BONE, Pos Liputan – Pembangunan yang merata menjadi salah satu program pemerintah pusat yang masih menjadi tanda tanya.
Maraknya polemik yang terjadi di pusat hingga di pelosok Desa, baik dari segi infrastruktur, maupun pembangunan sumber daya manusia (SDM), menjadi tantangan besar pemerintah hingga saat ini.
Seperti yang terjadi di Desa Waetuwo, Kecamatan Kajuara, Kabupaten Bone. Beredar isu terkait Badan Usaha Milik Desa (BUMDes) yang diduga beberapa tahun terakhir ini tidak pernah dicairkan alias bermasalah.
Hal tersebut disampaikan oleh Lembaga Abstraksi Case Anti Korupsi (LACAK). Menurutnya, akibat dari maraknya informasi yang beredar terkait polemik di Desa Waetuwo, sehingga LACAK terpaksa menurunkan tim.
“Memang sejak 2021 BUMDes yang dikelola oleh masyarakat di Desa Waetuwo tidak cair, padahal semestinya cair setiap tahunnya. Sehingga banyak warga bertanya-tanya. Warga bingung mau bertanya ke mana” kata Ketua LACAK, Andi Edy. Jumat (2/12).
Lanjut Ketua LACAK, bahwa tak jarang warga menduga anggaran BUMDes tidak dicairkan lantaran digunakan Kepala Desa untuk pribadinya.
Parahnya sambung Edy, masyarakat setempat yang menerima Bantuan Langsung Tunai (BLT) Dana Desa (DD) juga mengaku menerima bantuan yang tidak sesuai.
“Iya, kami investigasi di lapangan penerima BLT hanya seperduanya saja. Hanya menerima 150 ribu rupiah. Padahal regulasi mengatur 300 ribu rupiah,” tegas Edy.
Sehingga Edy menilai hal ini sebagai pelanggaran, lantaran bertentangan dengan Pasal 33 ayat (5) PMK 190 Tahun 2021, disebutkan, bahwa besaran BLT Dana Desa 2022 ditetapkan sebesar Rp.300 ribu untuk bulan pertama sampai dengan bulan kedua belas per keluarga penerima manfaat.
“Ini jelas pelanggaran.

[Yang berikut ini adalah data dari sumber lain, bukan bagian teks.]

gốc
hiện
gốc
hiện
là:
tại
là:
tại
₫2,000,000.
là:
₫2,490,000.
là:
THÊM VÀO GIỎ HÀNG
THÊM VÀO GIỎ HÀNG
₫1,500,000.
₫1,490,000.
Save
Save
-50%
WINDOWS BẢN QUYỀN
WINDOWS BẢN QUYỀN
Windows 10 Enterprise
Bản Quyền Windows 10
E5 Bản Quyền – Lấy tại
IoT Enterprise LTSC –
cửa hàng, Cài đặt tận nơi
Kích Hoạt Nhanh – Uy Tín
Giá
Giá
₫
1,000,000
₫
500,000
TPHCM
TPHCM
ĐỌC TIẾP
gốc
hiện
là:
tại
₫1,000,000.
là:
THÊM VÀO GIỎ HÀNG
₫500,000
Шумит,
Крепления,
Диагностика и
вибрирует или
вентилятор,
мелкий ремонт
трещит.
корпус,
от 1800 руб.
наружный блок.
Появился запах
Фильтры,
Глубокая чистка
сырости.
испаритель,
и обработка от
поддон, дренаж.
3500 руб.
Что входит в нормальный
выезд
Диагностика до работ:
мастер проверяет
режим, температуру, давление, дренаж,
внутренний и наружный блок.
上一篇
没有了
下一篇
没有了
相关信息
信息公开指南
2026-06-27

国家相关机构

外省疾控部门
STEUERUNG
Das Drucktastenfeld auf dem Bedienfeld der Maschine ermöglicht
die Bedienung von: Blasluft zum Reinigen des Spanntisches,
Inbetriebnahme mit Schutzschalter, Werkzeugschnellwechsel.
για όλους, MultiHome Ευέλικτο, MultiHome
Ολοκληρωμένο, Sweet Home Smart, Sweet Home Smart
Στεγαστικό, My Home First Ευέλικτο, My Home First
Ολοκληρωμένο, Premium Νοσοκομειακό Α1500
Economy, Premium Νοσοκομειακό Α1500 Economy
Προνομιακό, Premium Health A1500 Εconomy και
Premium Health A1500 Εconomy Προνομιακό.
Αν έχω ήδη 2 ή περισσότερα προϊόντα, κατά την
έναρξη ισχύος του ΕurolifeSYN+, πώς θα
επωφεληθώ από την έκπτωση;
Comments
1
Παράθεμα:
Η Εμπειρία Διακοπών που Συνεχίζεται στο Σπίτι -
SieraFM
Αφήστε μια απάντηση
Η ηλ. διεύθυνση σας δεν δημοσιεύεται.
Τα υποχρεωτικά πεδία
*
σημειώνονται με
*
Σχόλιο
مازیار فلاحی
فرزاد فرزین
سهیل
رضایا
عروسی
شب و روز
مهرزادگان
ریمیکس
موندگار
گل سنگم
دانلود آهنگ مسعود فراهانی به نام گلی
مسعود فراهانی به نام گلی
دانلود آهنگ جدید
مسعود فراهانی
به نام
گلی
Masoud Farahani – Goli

Hak masyarakat tidak boleh diabaikan. Pemerintah wajib memenuhi, bukannya memotong bantuan. Begitu juga BUMDes, harus transparan dan bertanggung jawab. Sehingga bila ada seperti ini BPK harus turun tangan,” lengkapnya.
Hingga berita ini diturunkan, pihak Pemerintah Desa Waetuwo, Kecamatan Kajuara, belum memberikan tanggapan.